▶ **Texte fourni**

* * *

Après avoir écarté Tidjane Thiam de la présidentielle au « nom d’une ivoirité 2.0 habillée en juridisme », voilà que le même scénario refait surface. Cette fois, c’est sa sœur, Yamousso Thiam, que l’on cherche à empêcher de se présenter aux législatives, sous prétexte qu’elle posséderait la nationalité française.
Mais enfin: qu’est-ce qui ne tourne pas rond en Côte d’Ivoire ? Yamousso devait affronter son propre frère, Augustin Thiam, pour le siège de député à Yamoussoukro. Et, soudain, on découvre qu’elle serait “trop Française”… alors que son frère, lui, ne poserait aucun problème ?

* * *

▶ **Données brutes**

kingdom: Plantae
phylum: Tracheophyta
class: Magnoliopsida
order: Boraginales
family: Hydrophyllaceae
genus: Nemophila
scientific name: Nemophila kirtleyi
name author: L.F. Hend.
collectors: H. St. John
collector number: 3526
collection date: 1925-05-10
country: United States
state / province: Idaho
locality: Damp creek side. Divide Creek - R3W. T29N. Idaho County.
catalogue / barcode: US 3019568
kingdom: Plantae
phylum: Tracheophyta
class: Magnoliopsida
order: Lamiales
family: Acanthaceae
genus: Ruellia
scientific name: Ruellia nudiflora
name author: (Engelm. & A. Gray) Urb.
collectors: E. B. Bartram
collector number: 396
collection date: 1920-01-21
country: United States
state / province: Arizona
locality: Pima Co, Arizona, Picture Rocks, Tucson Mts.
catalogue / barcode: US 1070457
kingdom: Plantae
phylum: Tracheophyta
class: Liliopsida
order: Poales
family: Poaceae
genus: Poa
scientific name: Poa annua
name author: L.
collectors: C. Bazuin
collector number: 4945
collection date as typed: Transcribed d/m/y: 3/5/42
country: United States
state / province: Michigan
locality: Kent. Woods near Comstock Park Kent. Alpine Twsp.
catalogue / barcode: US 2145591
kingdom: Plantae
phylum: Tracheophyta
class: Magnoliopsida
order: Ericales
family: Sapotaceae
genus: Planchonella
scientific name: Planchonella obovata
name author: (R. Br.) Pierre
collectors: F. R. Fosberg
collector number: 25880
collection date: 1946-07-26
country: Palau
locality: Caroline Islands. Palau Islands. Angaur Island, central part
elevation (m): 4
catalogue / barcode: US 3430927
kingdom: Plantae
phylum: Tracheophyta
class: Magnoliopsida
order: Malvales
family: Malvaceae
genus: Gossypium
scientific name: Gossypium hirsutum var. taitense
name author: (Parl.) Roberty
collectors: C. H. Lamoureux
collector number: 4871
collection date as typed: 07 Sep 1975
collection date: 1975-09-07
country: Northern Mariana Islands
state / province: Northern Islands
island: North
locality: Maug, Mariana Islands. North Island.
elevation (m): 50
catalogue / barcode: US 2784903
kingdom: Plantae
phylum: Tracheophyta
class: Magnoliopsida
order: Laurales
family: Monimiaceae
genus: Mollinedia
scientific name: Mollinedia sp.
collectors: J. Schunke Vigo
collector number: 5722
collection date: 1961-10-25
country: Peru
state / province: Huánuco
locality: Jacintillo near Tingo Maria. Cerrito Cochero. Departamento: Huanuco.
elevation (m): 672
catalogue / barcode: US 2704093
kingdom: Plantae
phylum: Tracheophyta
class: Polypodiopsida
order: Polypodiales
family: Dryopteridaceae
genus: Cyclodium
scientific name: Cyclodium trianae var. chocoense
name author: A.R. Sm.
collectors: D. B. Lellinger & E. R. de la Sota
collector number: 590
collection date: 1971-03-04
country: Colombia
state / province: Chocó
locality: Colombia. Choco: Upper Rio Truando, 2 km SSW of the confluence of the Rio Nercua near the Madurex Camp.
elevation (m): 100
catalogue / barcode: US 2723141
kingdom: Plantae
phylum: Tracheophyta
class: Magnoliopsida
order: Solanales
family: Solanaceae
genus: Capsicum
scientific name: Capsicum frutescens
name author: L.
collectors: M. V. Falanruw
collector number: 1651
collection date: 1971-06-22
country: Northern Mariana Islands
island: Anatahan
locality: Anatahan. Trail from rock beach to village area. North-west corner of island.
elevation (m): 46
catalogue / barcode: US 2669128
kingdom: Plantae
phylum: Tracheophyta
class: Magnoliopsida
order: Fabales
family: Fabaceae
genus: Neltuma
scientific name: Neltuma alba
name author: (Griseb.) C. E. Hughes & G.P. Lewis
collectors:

* * *

▶ **La consigne**
Poursuivez, s'il vous plaît, le texte sur la candidature de Yamousso Thiam aux législatives, en reprenant juste après sa dernière phrase.

▶ **Réponse à la consigne**
Soyons logiques : Si Yamousso est effectivement Française, alors Augustin Thiam l’est tout autant, puisqu’ils sont nés des mêmes parents. On ne peut pas inventer une “double nationalité sélective”, modulée selon l’adversaire qu’il faut neutraliser politiquement. Instrumentaliser la nationalité pour éliminer des concurrents est un procédé usé, dangereux et indigne d’une démocratie. La mécanique de l’ivoirité – que l’on croyait enterrée – ressurgit, masquée sous le vernis du légalisme. La Côte d’Ivoire mérite mieux que ces manœuvres d’un autre âge. Elle mérite un véritable État de droit, pas un droit à géométrie variable.